Operetta Research Center
19 March, 2016
Many great operetta things come from Hungary; and you might add, many great musical comedy things too. Emmerich Kalman wanted to turn Liliom by his newspaper colleague Ferenc Molnár into an operetta, but did not get permission to do so. Instead, many years later, Rodgers & Hammerstein turned the play into Carousel. The rest is history. Another famous Hungarian play with lots of operetta potential is Miklos Laszlo’s Illatszertár, also known as Parfumerie, which was used as the storyline for three movies: The Shop Around the Corner, In the Good Old Summertime, and, most recently, You’ve Got Mail. The charming story about two shop clerks in Budapest 1937 would have been an ideal small scale conversation piece, in the style of Benatzky’s Meine Schwester und ich or Bezauberndes Fräulein. Or Der König mit dem Regenschirm. Instead, it eventually became the Broadway musical She Loves Me. Written by Joe Masteroff (book), Jerry Bock (music) and Sheldon Harnick (lyrics), it is a “tasty tale of love lost and found at the workplace” and a “great vanilla ice cream musical”, as Ben Brantley writes in The New York Times this week: “Let me hasten to add that the ice cream I’m talking about isn’t the kind that comes in frost-rimed cartons in chain stores, but the hand-cranked, homemade variety that at its best is a transcendent marriage of human labor and carefully mixed ingredients.”
She Loves Me only managed 301 performances in its first Broadway incarnation, and was kind of blasted away by the meg-success of Hello, Dolly which premiered the same season. But it has remained an especially beloved show, and an especially beloved cast album featuring the young Barbara Cook as Amalia. There were various wonderful later revivals, especially the London Cast recording from the 1990s, featuring Ruthie Henshall, is a marvel. And now Show Loves Me returns to New York in a new production by the Roundabout Theater Company, at Studio 54.
Seeing the picturesque sets – an over-sized 3D shop that opens and closes – you’d think you’ve landed in some candy-box operetta production of your sweetest dreams. It’s pretty, all the way. There is absolutely no sense of “Budapest” or Hungary of the 1930s. There is also so sense, at all, of this private story between a group of shop workers unfolding before the disturbing political backdrop of pre-WW2 Europe.

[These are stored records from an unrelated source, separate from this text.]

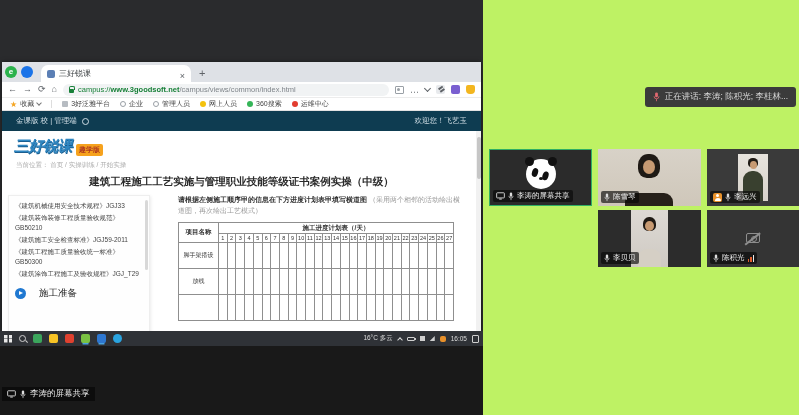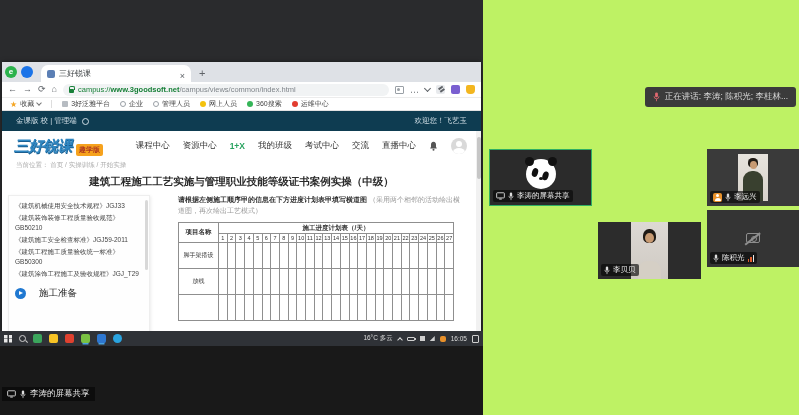"课程中心" div.nav { html: <div> <span>课程中心</span> <span>资源中心</span> <span>1+X</span> <span>我的班级</span> <span>考试中心</span> <span>交流</span> <span>直播中心</span> <svg> <path></path> <circle></circle> </svg> <span></span> </div> -> none }
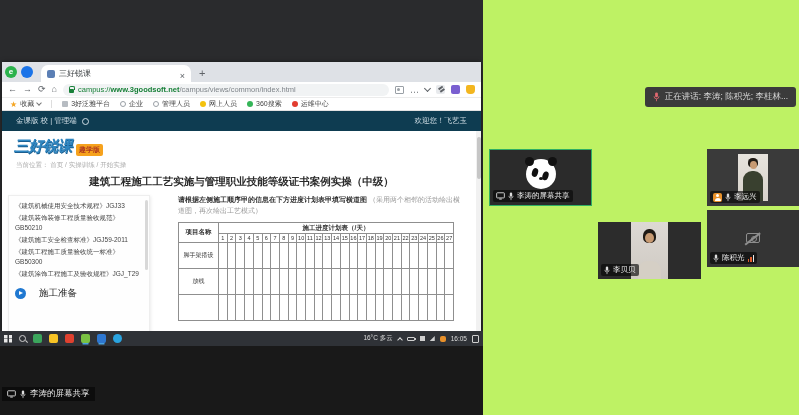"陈雪琴" div.tile { html: none -> <div> <span></span> <span></span> <span></span> <div> <svg> <rect></rect> <path></path> <rect></rect> </svg> <span>陈雪琴</span> </div> </div> }
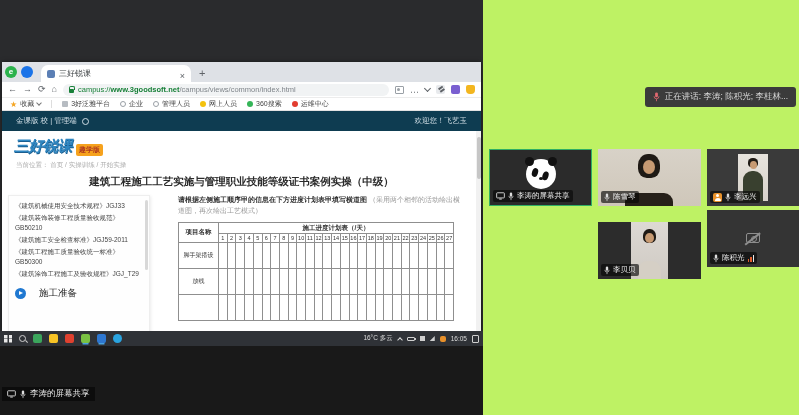"李贝贝" .t5 { top: 222px -> 210px }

Many possibilities to give the show historical depth are not used. And the nostalgia created by Scott Ellis in his staging is as authentic as Main Street in Disney World, Florida.
Still, the 2016 cast makes the show work in a winning way. Laura Benanti (recently seen on TV in the series Nashville) is not as perky as Miss Henshall, nor as singular as Miss Cook, but she is fun to watch. And to hear, with her clear soprano voice, that often sounds like a 1:1 copy of Barbara Cook. She also has good chemistry with Zachary Levi (star of television’s Chuck) as her unknown lover. Both, however, are a little too self-assured to make this shy couple – that only communicates via letters – fully believable. There should be, ideally, more nerdyness about them, more of an outsider’s aura, to make them more winning. But maybe they’ll get to that as the run on Broadway unfolds.
Jane Krakowski (30 Rock) as the other female lead is stunning, and very very very funny. Especially in her library song. And the remaining cast are also first rate; special mention needs to go to Gavin Creel as the home-wrecker Steven Kodaly. His various seduction scenes are stunning. They are all accompanied by conductor Paul Gemignani, who makes the score sound easy and natural, without ever trying to find new sounds and accents in Jerry Bock’s music.
To get back to the vanilla ice cream aspect, and the operetta parallel. Accordings Ben Brantley, She Loves Me “has a lingering and deeply satisfying sweetness usually lacking in brassier shows.” Whether the show also “defies deconstruction” and an “uncovering of subtexts” remains to be debated. Actually, a production that gives She Loves Me more subtext and historic context would be something worth waiting for.
Meanwhile, this cast of glorious Broadway performers, with flexible and expansive voice ranges and lots of character in their singing, would be more than welcome in any operetta from the aforementioned Benatzky repertoire. And while that will not realistically happen on Broadway, it might inspire producers in Europe. Because the original casts of Meine Schwester und ich or Der König mit dem Regenschirm were exactly what this 2016 production of She Loves Me offers: movie stars on parade, who guarantee a fluent transition from operetta to cabaret to musical comedy!
Considering that Miklós László was a Jewish man feeling unsafe in Hungary, emigrating to the USA in 1938 and staying there until his death in New York City in 1973, it would be worthwhile exploring “his” She Loves Me in the context of other works by authors forced into exile, most notably those from the operetta realm, also coming from Hungary: for example Emmerich Kalman, Paul Abraham, Michael Krausz.